# rancher 350 engine question



## turbofox54

Any options for bigger displacement? Wondering if anyone has done a stroker or a hybrid setup with a different top end. Maybe off a 400? I know about the 375 piston...just wondering if someone has tried outside the norm.


----------



## D-LUX

if your rebuilding it just go simple... if your looking for all out hp sell the honda and go a different route...



Little food for thought though, I built up my 04 rancher H/C piston, cleaned up bowl/minor port polish on the head, bigger carb, clutch work, & a full exhaust with an hmf and was still slow with 26's...


----------



## turbofox54

Thanks for the reply...Doesn't need to be fast..or the baddest...just wondering if anyone had tried anything creative ...I like the rancher...it does good and is light enough so I don't worry about pulling it out.

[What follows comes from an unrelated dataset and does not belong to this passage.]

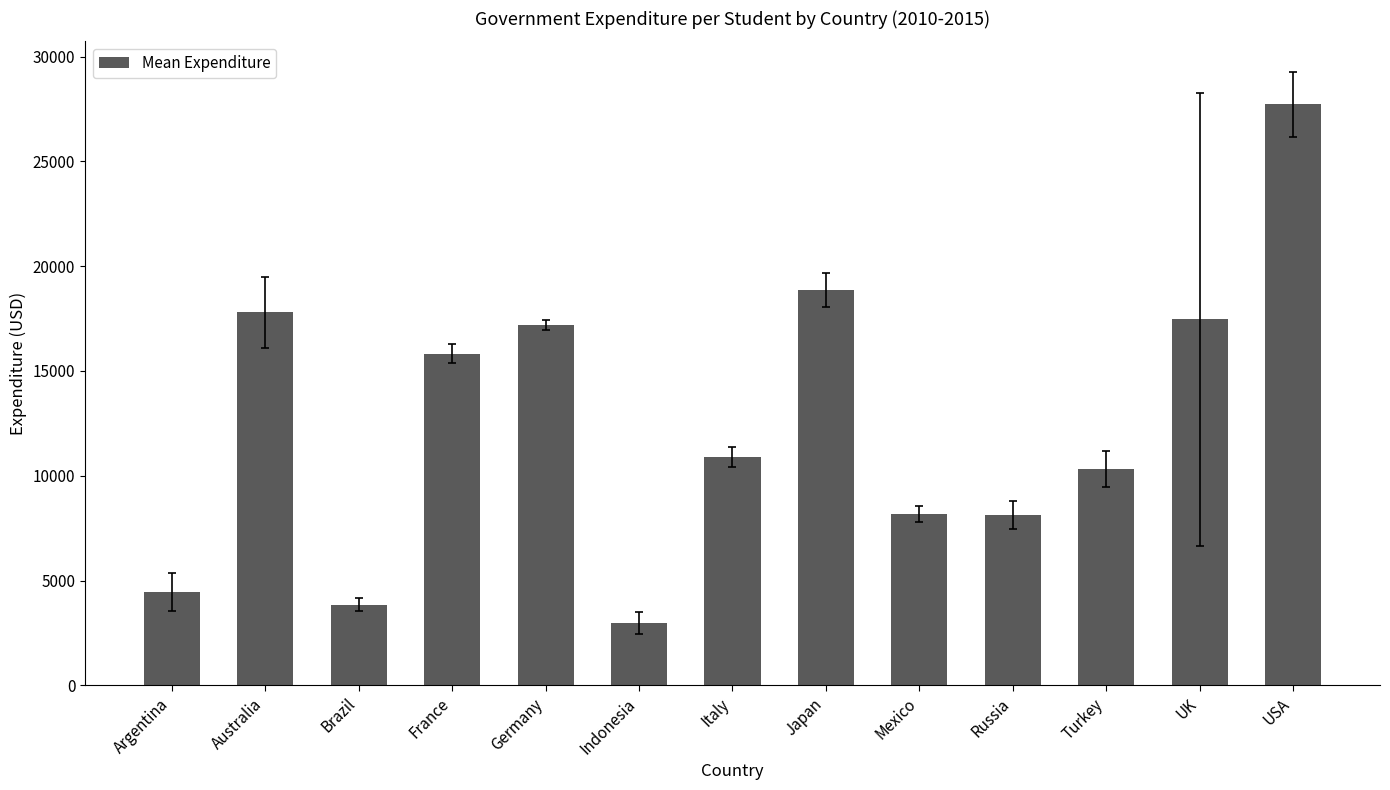

Is it true that the value at Indonesia is 4011.2?

False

I have a high compression je piston right now and some 27 mudlites. Its fun as it is..but a little more never hurt. I have a few extra motors so I was just thinking of a possible use for them.


----------



## Bruteforce10

You should talk to Brutelaws or CrazyCraka on here


----------



## CRAZYCRACKAZ71

What kind of work are u looking at doing? U can't do a stroke due to not having enough head studds u would be changing head gaskets left and right after every ride. Brutelaw29.5 has a 350 rancher with a lot of work done. Prolly the baddest one around. If u let us know what ur looking at doing I'm sure we can help u and give u a close cost. 

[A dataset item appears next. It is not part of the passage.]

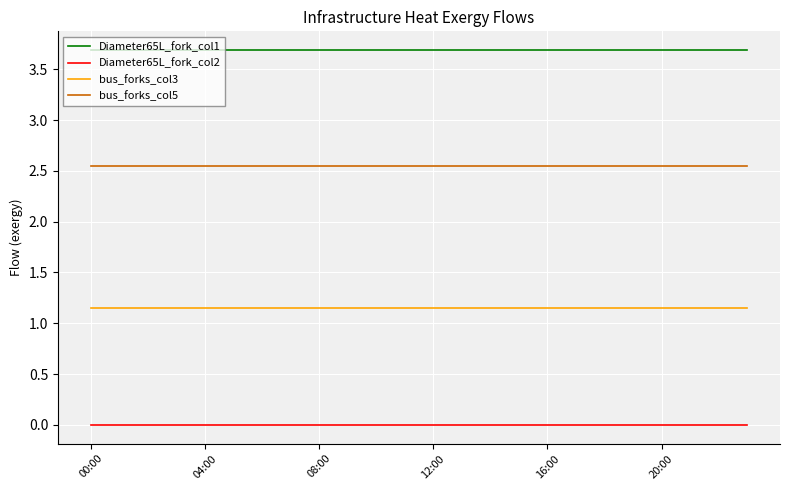

Count the number of data series in this chart.

4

RACK DEEP BOYZ EXTREME ATV/SXS CLUB

"GO BIG OR GO HOME"


----------



## dodge2500

*just swap out motor for the 400 are 450 would be better and cheaper*


----------



## 2010Bruterider

dodge2500 said:


> *just swap out motor for the 400 are 450 would be better and cheaper*


What all is involved in that? Will it just bolt up or would I be fabricating mounts and drive shafts? Very interested in this info.


----------



## CRAZYCRACKAZ71

2010Bruterider said:


> What all is involved in that? Will it just bolt up or would I be fabricating mounts and drive shafts? Very interested in this info.

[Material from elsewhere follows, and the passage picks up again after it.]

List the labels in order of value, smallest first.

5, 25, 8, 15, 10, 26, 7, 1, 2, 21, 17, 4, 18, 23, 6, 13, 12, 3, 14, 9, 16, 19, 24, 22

Ud b modifieing mounts and drive shafts to make it fit. It's possiable done it before. 350 frame 400 bottom end 450 top end built motor. Done by James Clark 


RACK DEEP BOYZ EXTREME ATV/SXS CLUB

"GO BIG OR GO HOME"


----------



## dodge2500

*just like crazy said just have to make mounts and shafts because the 350 bolck dosent like stroke at all with only 4 head studs u can actaly pull the studs out the block*


----------



## brutelaws29.5

:flames::flames::flames:sad but true stroke equals destruction on the 350


----------



## turbofox54

Thanks for the info guys... the 400/450 may be an option if the 350 gives up. What displacement do you end up with the 400/450 hybrid setup?


----------



## brutelaws29.5

i know with a little tlc you can really wake up the torque on a 350 since i went into the motor i really havent found much to stop mine yet and im turnin alot of rubber


----------